Any time you push a change to a dependency manifest file, GitHub has a job that parses those manifest files, and stores your dependency on those packages in the dependency graph. If you’re dependent on something that hasn’t been seen before, a background task runs to get more information about the package from the package registries themselves and adds it. We use the information from the package registries to establish the canonical repository that the package came from, and to help populate metadata like readmes, known versions, and the published licenses.
On GitHub Enterprise Server, this process works identically, except we don’t get any information from the public package registries in order to protect the privacy of the server and its code.
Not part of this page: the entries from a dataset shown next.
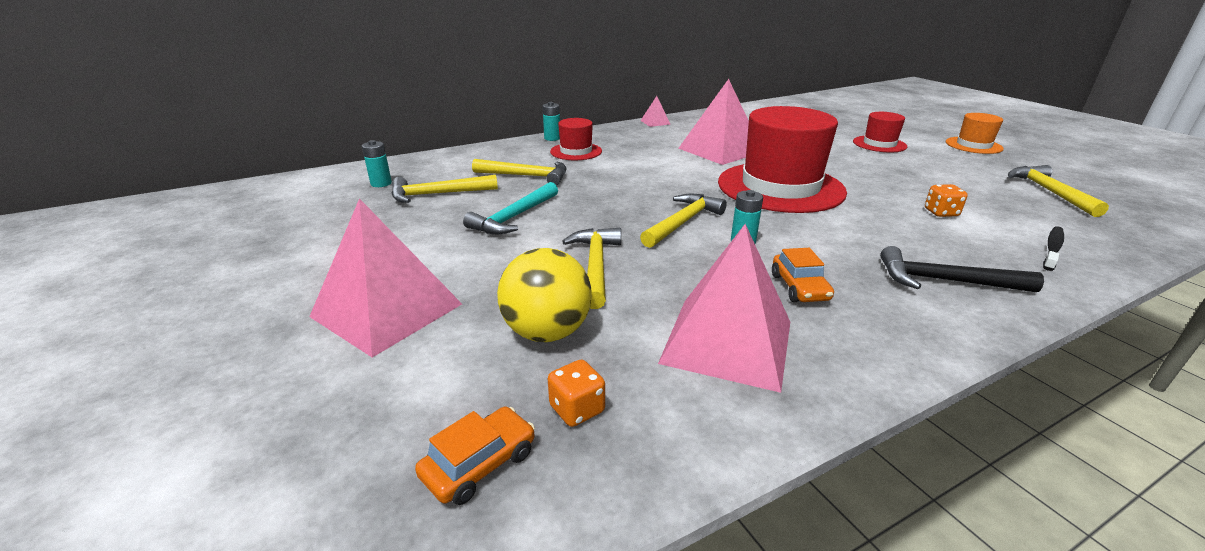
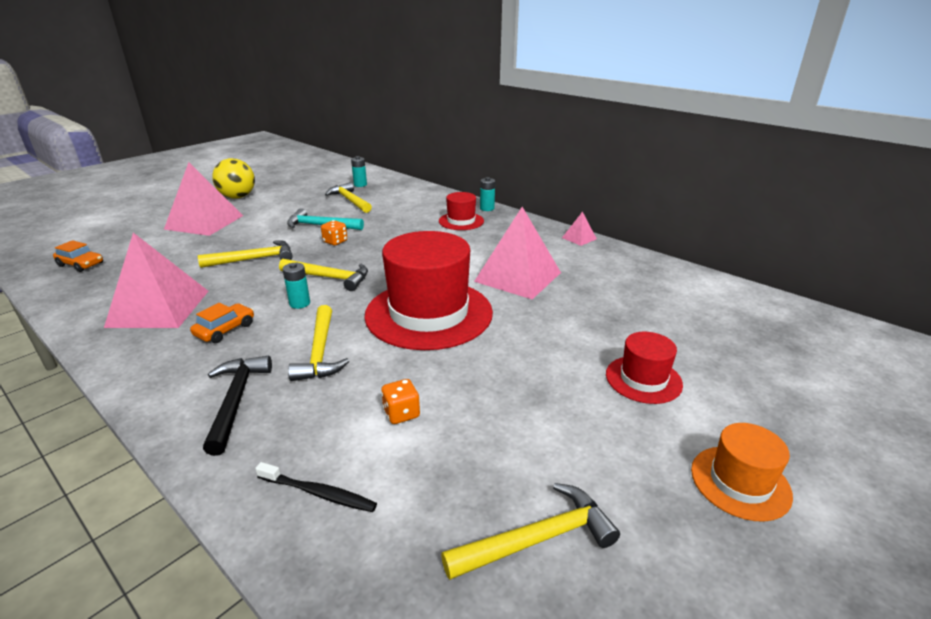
camera: 70 degrees right, 0 degrees up
(526, 176) = (395, 216): yellow hammer -> yellow hammer (320, 352)
(547, 332) = (178, 259): yellow ball -> yellow ball (238, 197)
(577, 409) = (109, 277): orange dice -> orange dice (335, 242)
(799, 287) = (225, 330): orange car -> orange car turned 150 degrees clockwise

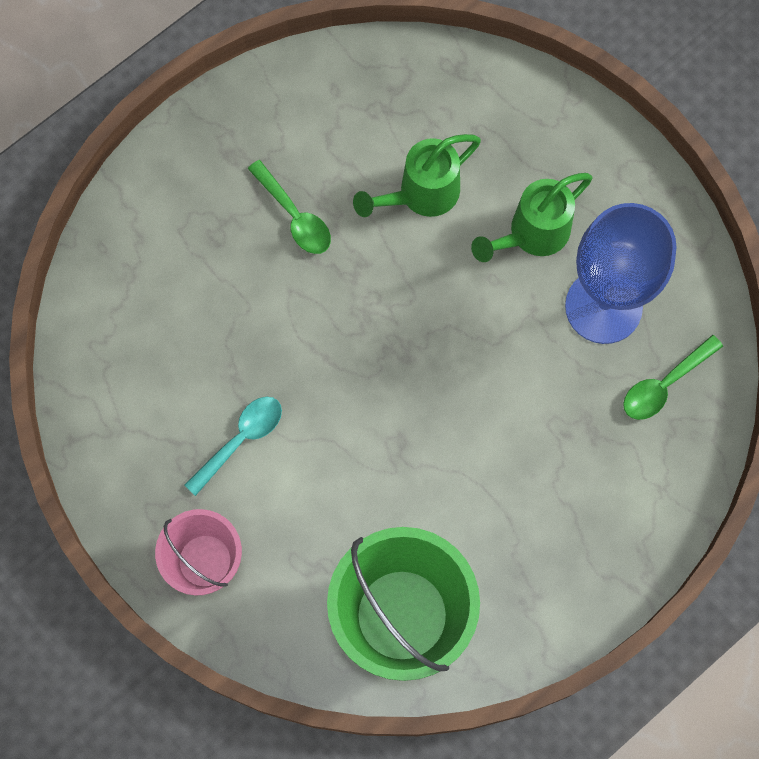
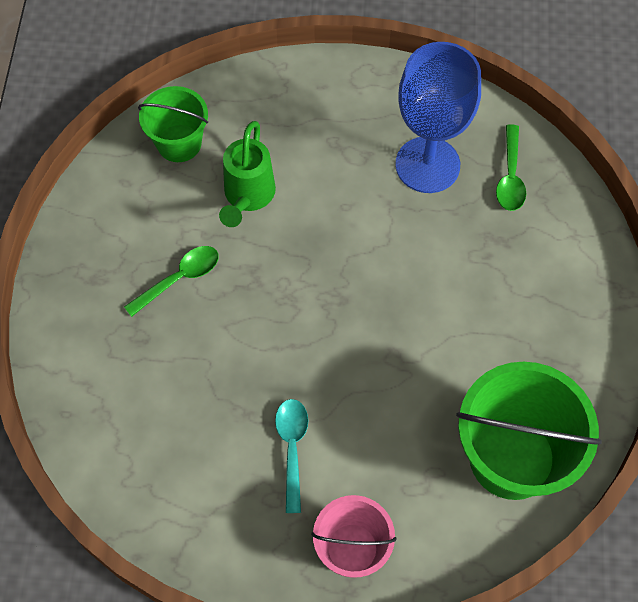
camera: 45 degrees left, 10 degrees down
(294, 216) = (179, 279): green spoon -> green spoon turned 45 degrees counterclockwise
(413, 93) = (179, 143): none -> green bucket
(531, 234) = (340, 162): green watering can -> none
Beyond the dependency graph, we aggregate data from a number of sources and curate those to bring you actionable security alerts. GitHub brings in security vulnerability data from a number of sources, including the National Vulnerability Database (a service of the United States National Institute of Standards and Technology), maintainer security advisories from open-source maintainers, community datasources, and our partner WhiteSource.
Once we learn about a vulnerability, it passes through an advanced machine learning model that’s trained to recognize vulnerabilities which impact developers. This model rejects anything that isn’t related to an open-source toolchain. If the model accepts the vulnerability, a bot creates a pull request in a GitHub private repository for our team of curation experts to manually review.
GitHub curates vulnerabilities because CVEs (Common Vulnerability Entries) are often ambiguous about which open-source projects are impacted. This can be particularly challenging when multiple libraries with similar names exist, or when they’re a part of a larger toolkit. Depending on the kind of vulnerability, our curation team may follow-up with outside security researchers or maintainers about the impact assessment. This follow-up helps to confirm that an alert is warranted and to identify the exact packages that are impacted.
GitHub Enterprise Server customers get a slightly different experience. If an admin has enabled security vulnerability alerts through GitHub Connect, the server will download the latest curated list of vulnerabilities from GitHub.com over the private GitHub Connect channel on its next scheduled sync (about once per hour). If a new vulnerability exists, the server determines the impacted users and repositories before generating alerts directly.
Security vulnerabilities are a matter of public good. High-profile breaches impact the trustworthiness of the entire tech industry, so we publish a curated set of vulnerabilities on our GraphQL APIs for community projects and enterprise tools to use in custom workflows as necessary. Users can also browse the known vulnerabilities from public sources on the GitHub Advisory Database.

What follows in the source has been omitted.